### Consigne
Dans le texte à lire, quelle chaîne de télévision est citée pour son travail en faveur des sciences, et avec le soutien de quelle institution ?

Projections d’évolution de la température moyenne à la surface de la Terre (en changement de °C par rapport à la moyenne 1950-2000) (a), de l’extension de banquise arctique en millions de km2 (b), et du pH de l’océan, en fonction de différents scénarios de développement et d’émissions de gaz à effet de serre (RCP2.6 : fort déclin des émissions de gaz à effet de serre dans les prochaines décennies; deux scénarios de stabilisation, RCP4.5 et 6.0, et un scénario d’augmentation des rejets de gaz à effet de serre (RCP8.5).

Peut-on dire que l’informatique a pris beaucoup d’importance en  climatologie ?
VMD : évidemment. Traditionnellement, avec les moyens de calculs et les bases de données. Plus récemment, nous nous sommes mis à utiliser l’informatique au service de la transparence de nos activités. Cette transparence est indispensable à cause de l’importance sociétale de nos travaux. Cela nous pousse à mettre en ligne nos données, les algorithmes que nous utilisons, à mettre nos journaux en accès ouvert (http://www.egu.eu/publications/open-access-journals/). Le regard critique nous conduit à toujours plus d’exigence de qualité. L’informatique s’est avérée aussi indispensable parce que nous fonctionnons de manière de plus en plus distribuée : des chercheurs de différents pays collaborent, partagent des données, des logiciels. Et comme ce que nous faisons est souvent incertain, il nous a même fallu définir des normes pour partager des connaissances sur cet incertain.

Tu adores expliquer, même aux enfants. Tu as écrit des livres sur le climat pour les enfants.
VMD : Si on arrive à expliquer les choses aux enfants, on arrivera à l’expliquer à tout le monde. Les enfants, en particulier au niveau pré-collégien, disent quand ils ne comprennent pas, et cela permet d’adapter ses explications. Ce sont aussi eux qui seront amenés à faire face au changement climatique et aux deux facettes des actions possibles (la transition énergétique d’une part et l’adaptation à un climat changeant d’autre part). Nous avons un vrai déficit sur les émissions scientifiques à la télévision en France. Le décalage entre les connaissances dans les laboratoires de recherche et la culture générale est énorme. Il faudrait une commande massive de l’Etat aux télévisions publiques. Cela tient du service public ! On le fait pour l’art et la musique classique, mais pas pour les sciences. En Angleterre, la BBC  fait un travail énorme, avec le soutien de la Royal Society. En France, c’est le désert.

C’est particulièrement vrai en informatique. Penses -tu que les étudiants de ton domaine ont assez de connaissances en informatique ?

### Contenu des données
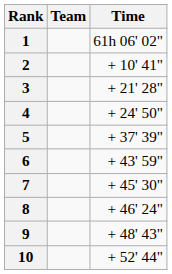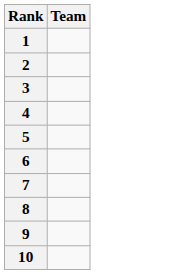- column: Time | 61h 06' 02" | + 10' 41" | + 21' 28" | + 24' 50" | + 37' 39" | + 43' 59" | + 45' 30" | + 46' 24" | + 48' 43" | + 52' 44"
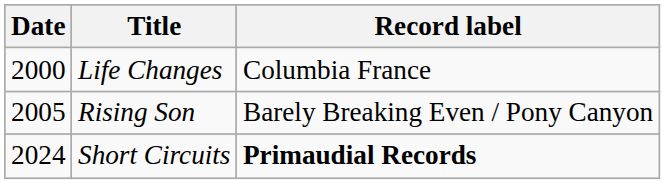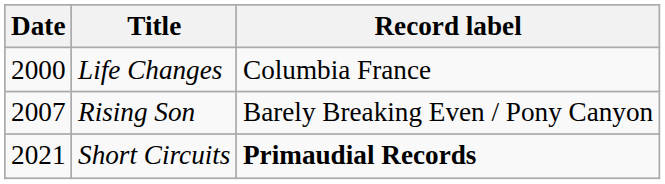Rising Son | Date: 2005 -> 2007
Short Circuits | Date: 2024 -> 2021
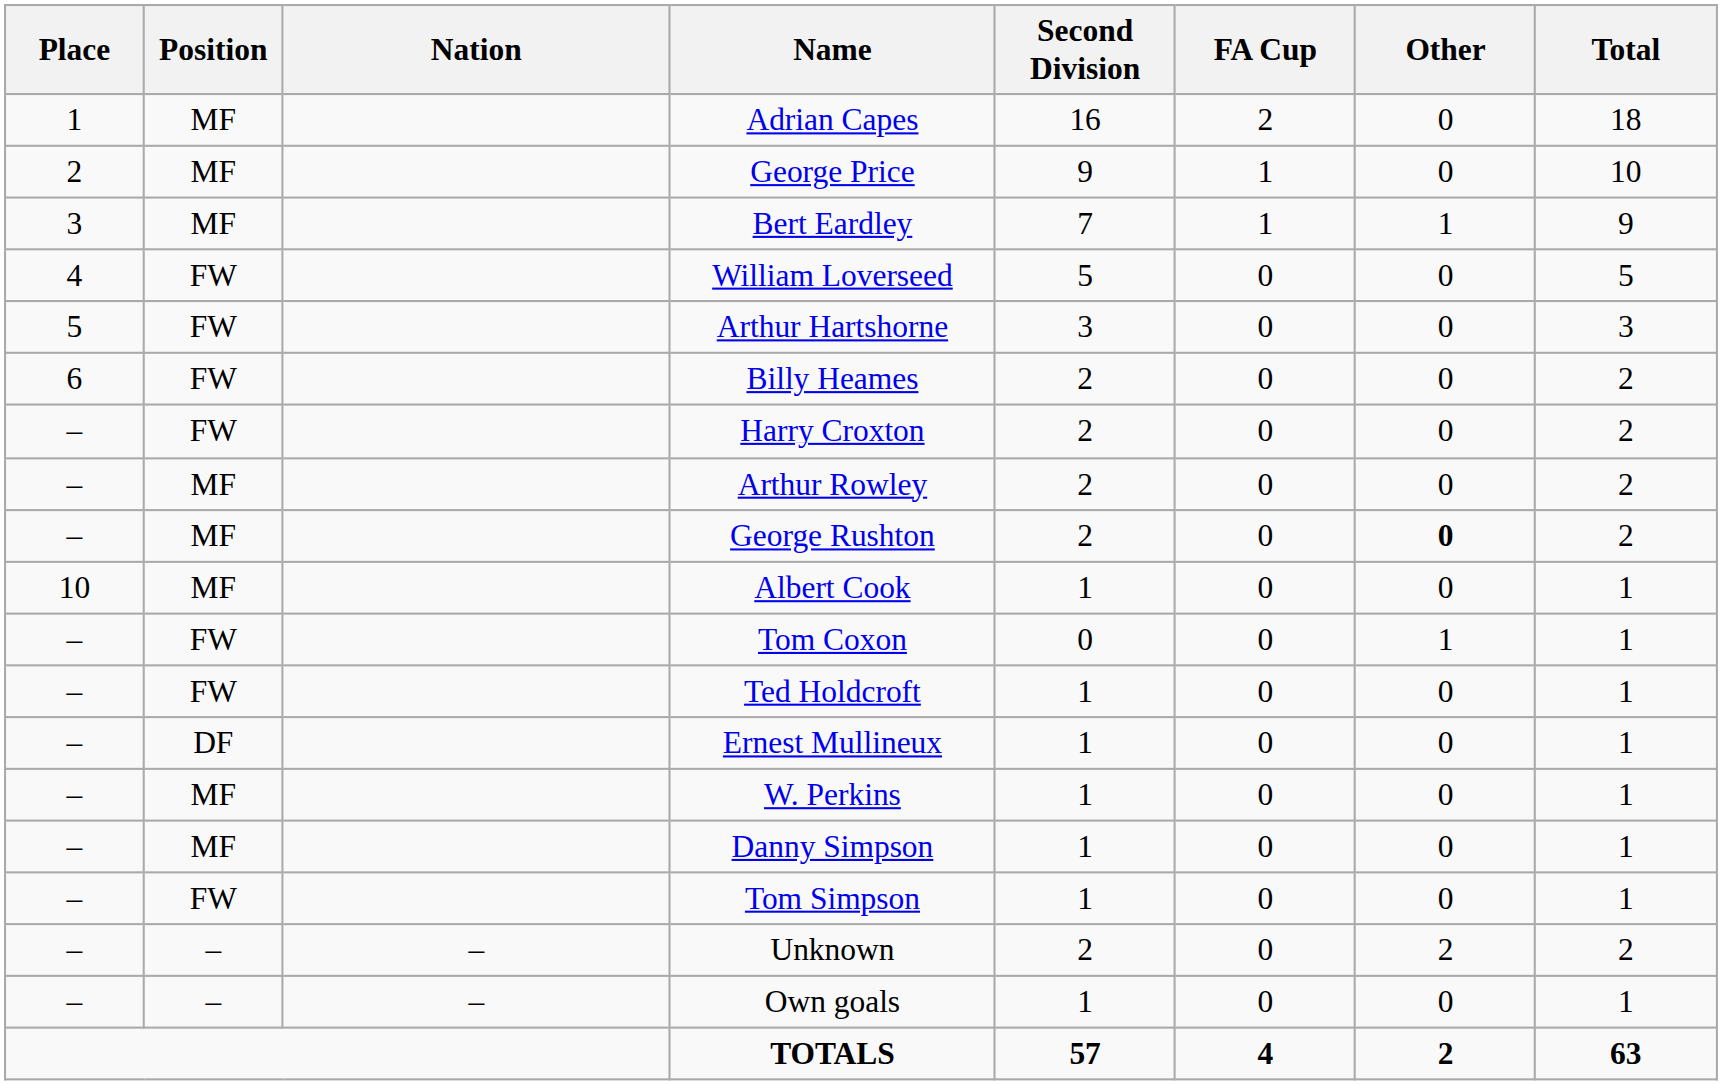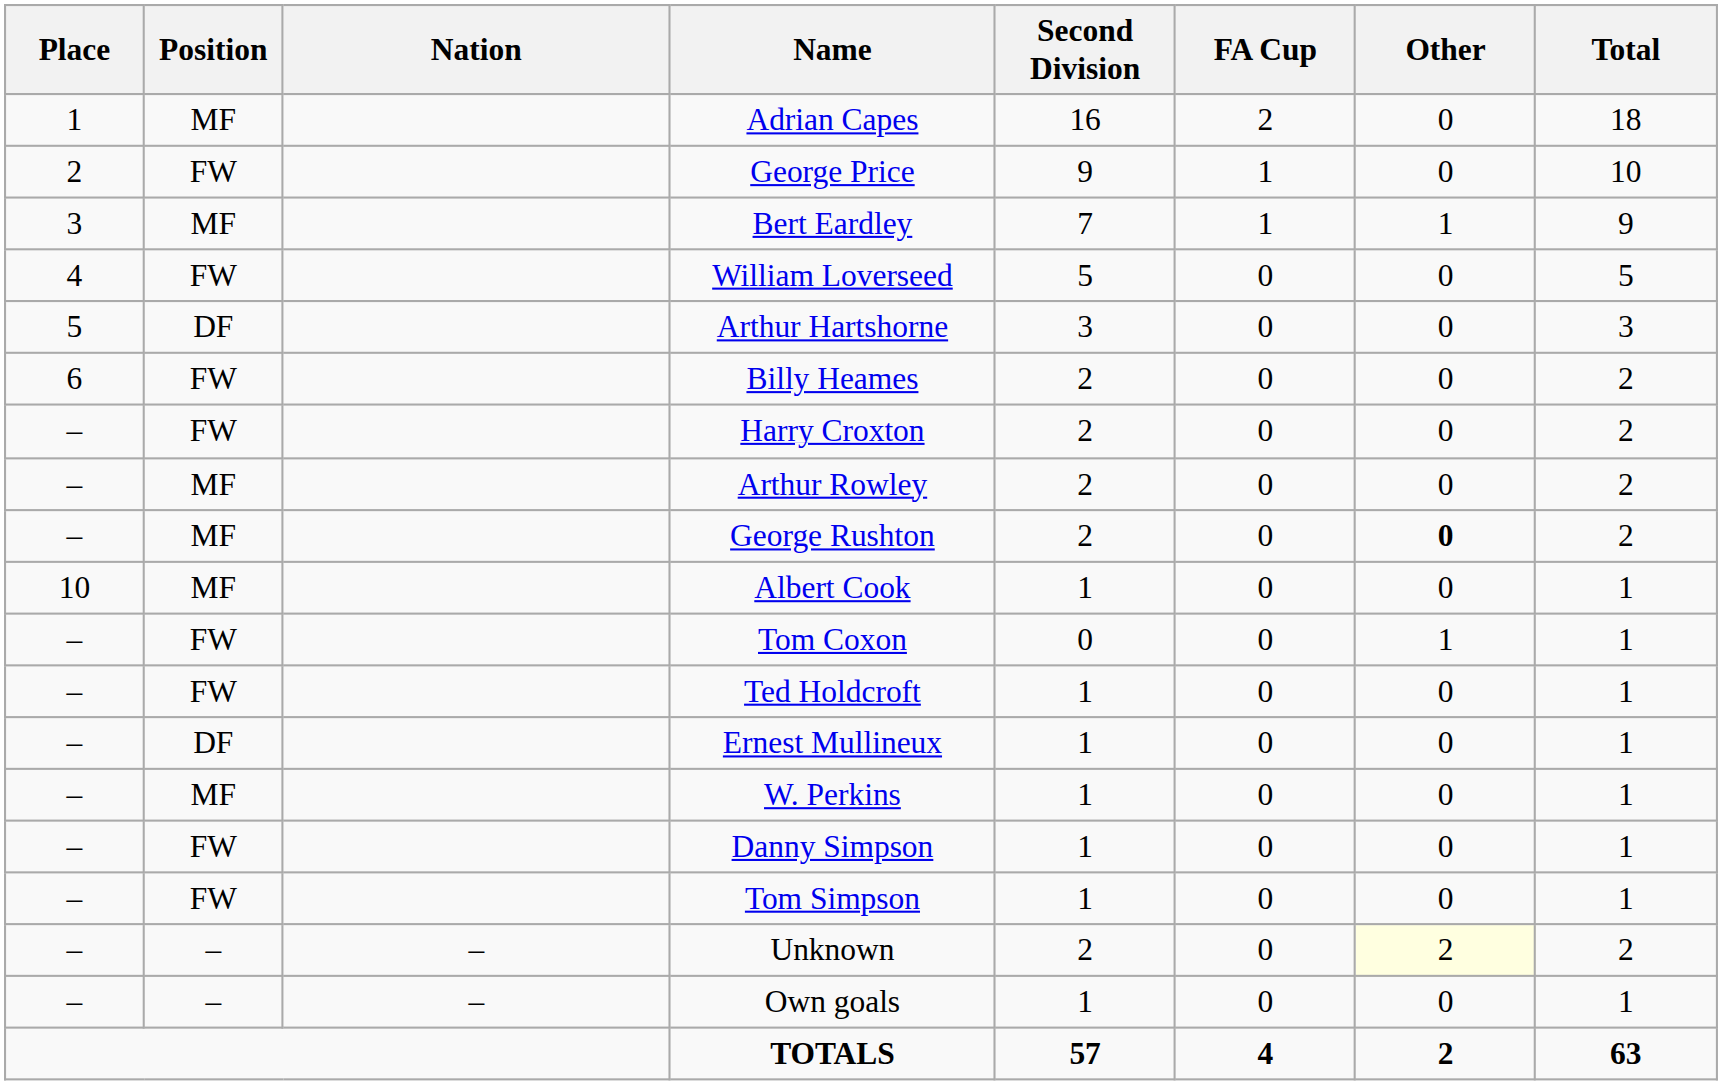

### Corrigé
La BBC, avec le soutien de la Royal Society.